Comme le disait le général Bach en 2016 : Le citoyen a le droit de savoir ce que l’Etat a fait concernant la protection des droits des soldats et ses préoccupations pour éviter des injustices et des condamnations trop hâtives. Il paraît sain de saisir l’Etat, encore aujourd’hui, au vu des constatations faites lors des consultations des dossiers. 

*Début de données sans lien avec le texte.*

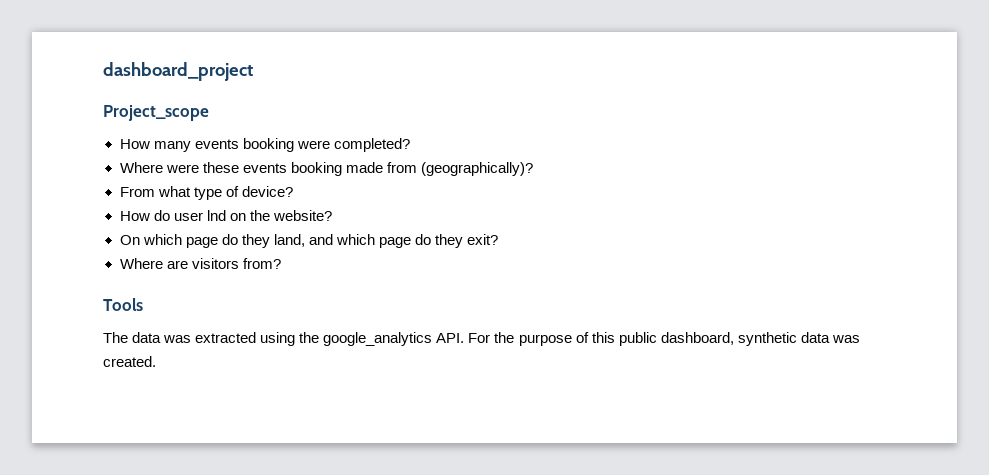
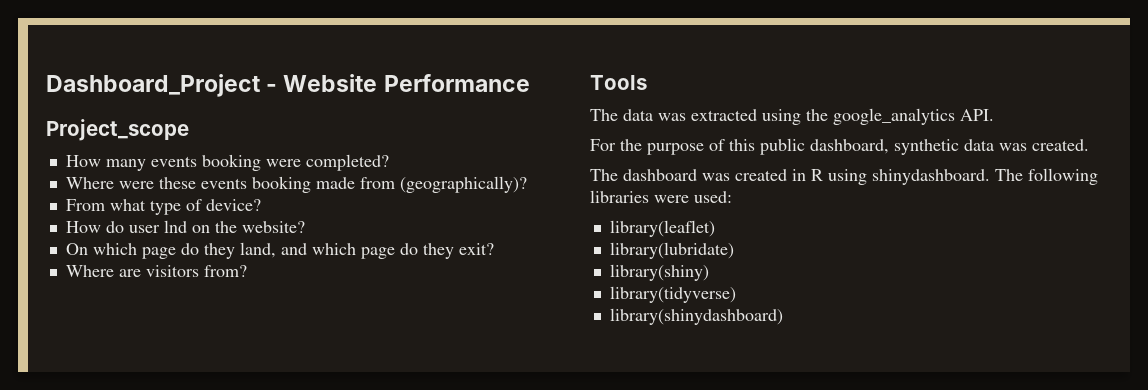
[103,62,253,81] dashboard_project -> [46,74,530,97] Dashboard_Project - Website Performance
(465, 338) none -> (994, 115) //
(156, 361) none -> [590,168,1098,185] [590,190,732,203] [609,220,715,237] [609,242,734,259] [609,264,709,281] [609,286,736,303] [609,308,783,325] // The dashboard was created in R using shinydashboard. The following libraries were used: // library(leaflet) // library(lubridate) // library(shiny) // library(tidyverse) // library(shinydashboard)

On le doit aux familles, qui ont le droit de savoir comment leur aïeul a été condamné et pour quel motif. On le doit aussi surtout, en ce qui concerne les fusillés, parce que leur mort a été ignominieuse, et ce, par volonté de l’Etat. On a rarement vu mise en scène plus désolante que ces exécutions, devant des spectateurs convoqués, sur ordre, aux aurores, avec cette liturgie mortifère, pendant laquelle, au nom du peuple français, est piétiné l’honneur d’un homme, d’un citoyen, lié, à genoux à un poteau, un mouchoir sur les yeux. La société de 1914-1918, son gouvernement, a permis de telles horreurs, de telles intimidations dont on ne peut dire qu’elle rencontrait le consensus alors. Les familles ont su tout cela, au fil du temps, par bribes et pour beaucoup reste l’impression diffuse d’une culpabilité terrible puisqu’elle a amené à décider d’user de telles extrémités. Prisme essaie de faire entrer la question des fusillés dans sa réalité historique, mais désapprouve la politique gouvernementale, qui, depuis ces dernières années, a toujours répondu aux demandes des familles de fusillés, par des réponses dilatoires, des mots, comme si l’Etat ne se considère pas comme comptable de ces exécutions, dans des conditions épouvantables, de citoyens.